Vous avez une chance immense, vous le savez. Pourquoi ? Parce que vous serez regardés, admirés, adulés parfois, et que tous les yeux seront rivés sur vous. Parce que vous pourrez, dans votre unique existence, vivre plusieurs vies, aimer plusieurs fois, mourir cent fois et toujours renaître… Parce que vous vibrerez d’émotions plus intenses, plus fortes, plus extrêmes que le public qui vous observe… Parce que vous pourrez mettre vos pas dans les traces de monstres sacrés qui vous ont précédés : la Champmeslé, Mlle Mars, Talma ou Frédérick Lemaître, Sarah Bernhardt, Louis Jouvet… Dure concurrence, me direz-vous ; soit, mais le défi vaut la peine d’être relevé.

Acteur, comédien, interprète, illusionniste, magicien mais aussi histrion ? Cabot ? Quoi que vous ayez choisi d’être, vous aurez le pouvoir extraordinaire de faire croire à l’incroyable, de créer le vrai avec le faux, de faire pleurer ou de faire rire, à votre guise… Vous sentirez votre puissance, à vous sans qui un auteur dramatique resterait dans le néant, vous qui faites exister la pièce. Vous vous prendrez parfois pour le créateur, pour Dieu…

Mais, au risque de vous décevoir, je vous dirai que vous n’êtes pas Dieu… vous n’êtes même pas le maître, vous êtes le valet, le serviteur…

Serviteur d’un auteur, d’une œuvre, d’un personnage, d’une troupe, d’un public, de la langue. Et tous ces maîtres impitoyables sauront bien vous rappeler à l’ordre si un jour vous les trahissez… Vous courrez le danger d’être hués, critiqués, accusés de trahison… et l’on ne vous pardonnera pas ces faux pas. Alors comment servir ces divers maîtres, comment éviter qu’ils ne vous châtient ?

Vous êtes les dépositaires d’un patrimoine : des centaines d’auteurs ont légué des milliers d’œuvres en testament ; et c’est à vous de les faire vivre, de leur donner corps. Il vous faudra servir le texte sans le trahir, savoir jouer avec lui, sans outrepasser les limites. Mais où sont ces limites ? À vous d’en avoir l’intuition… Vous devrez sentir si vous pouvez tout accepter du metteur en scène qui vous dirigera, y compris les fantaisies les plus débridées, sous prétexte d’originalité à tout prix, si vous avez le droit de transformer Tartuffe en intégriste musulman, de jouer Cyrano en baskets, de faire de Dom Juan un maffieux sicilien. Oh, certes, Molière ne viendra pas vous faire de remontrances. Non, c’est le public qui vous fera savoir si vous dépassez vos prérogatives…

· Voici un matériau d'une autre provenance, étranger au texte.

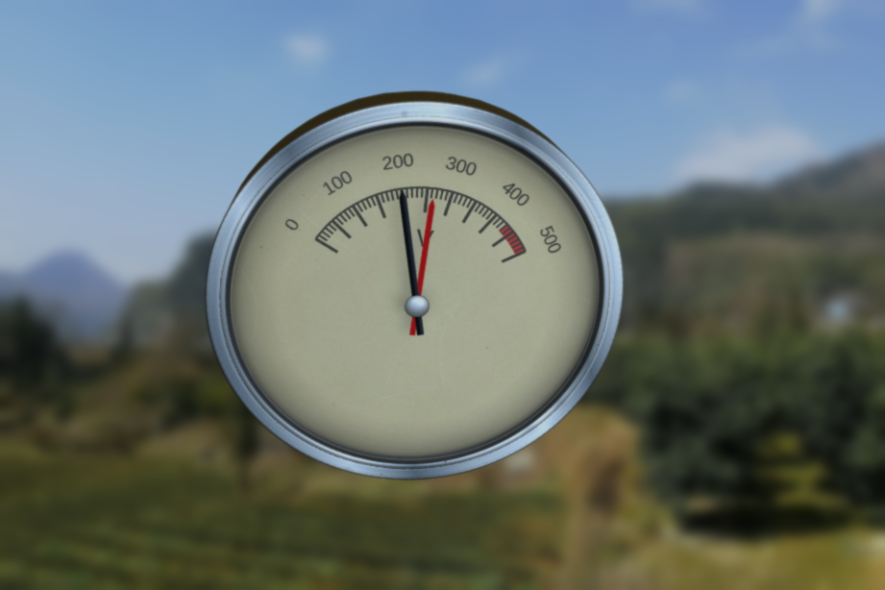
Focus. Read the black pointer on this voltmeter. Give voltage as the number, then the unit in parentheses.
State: 200 (V)
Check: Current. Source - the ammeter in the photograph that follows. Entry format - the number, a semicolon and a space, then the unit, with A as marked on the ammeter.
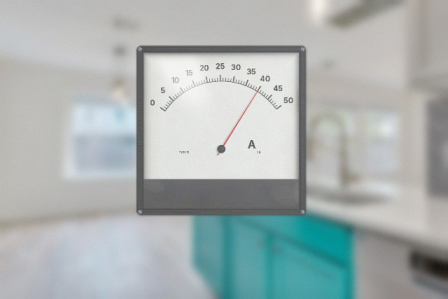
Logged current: 40; A
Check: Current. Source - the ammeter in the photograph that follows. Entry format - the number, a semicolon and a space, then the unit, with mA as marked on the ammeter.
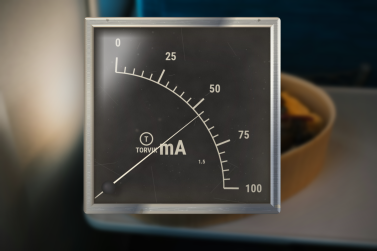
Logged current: 55; mA
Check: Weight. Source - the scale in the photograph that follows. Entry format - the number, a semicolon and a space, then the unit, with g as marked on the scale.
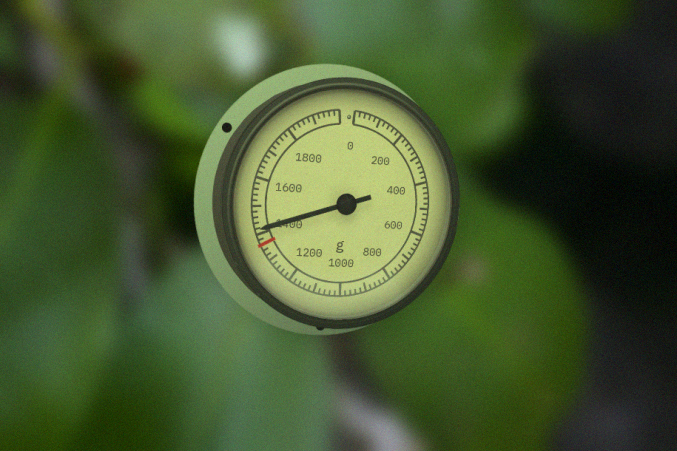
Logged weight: 1420; g
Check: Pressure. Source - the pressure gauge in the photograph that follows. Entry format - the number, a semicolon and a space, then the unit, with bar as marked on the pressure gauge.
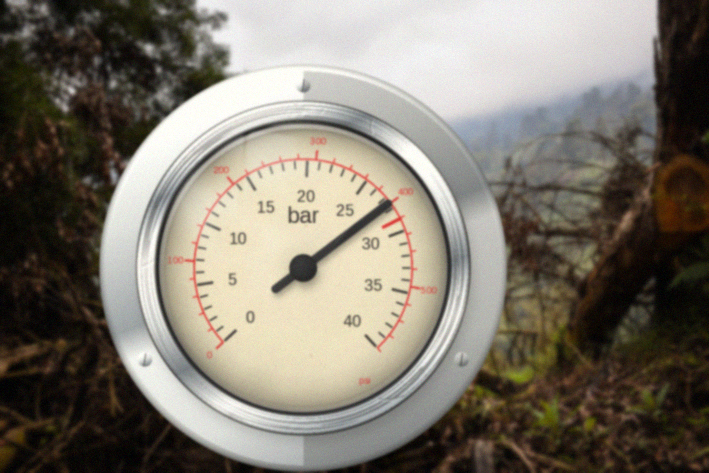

Car vous êtes des intermédiaires entre le passé de l’auteur et le présent de votre public, et cette fonction exigera de vous que vous sachiez respecter le passé et « adapter » au présent, « interpréter ».

Eh oui, le public lui aussi est votre maître, mais il est insaisissable et multiple : il y a dans la salle l’intellectuel puriste qui connaît par cœur la pièce et chaque mesure de ses alexandrins, et ne supporte par qu’on « trahisse Racine » ; il y a l’adolescent qu’on a forcé à venir avec sa classe, qui voudrait tellement voir « un nouveau Dom Juan » et se moque des anachronismes pourvu qu’il oublie que grâce à vous cette comédie (au fait, est-ce une comédie ? une tragédie ?) figure sur sa liste de Bac ; il y a celui qui a du mal à comprendre la langue du XVIIème siècle, mais qui ne demande qu’à saisir « ce qui se passe » grâce à votre jeu ; il y a celui qui veut simplement « passer une heure ou deux ». Et tous, vous devez les satisfaire, les séduire. Pas de gros plans pour mieux les émouvoir : vous n’avez que votre corps, votre voix, votre présence.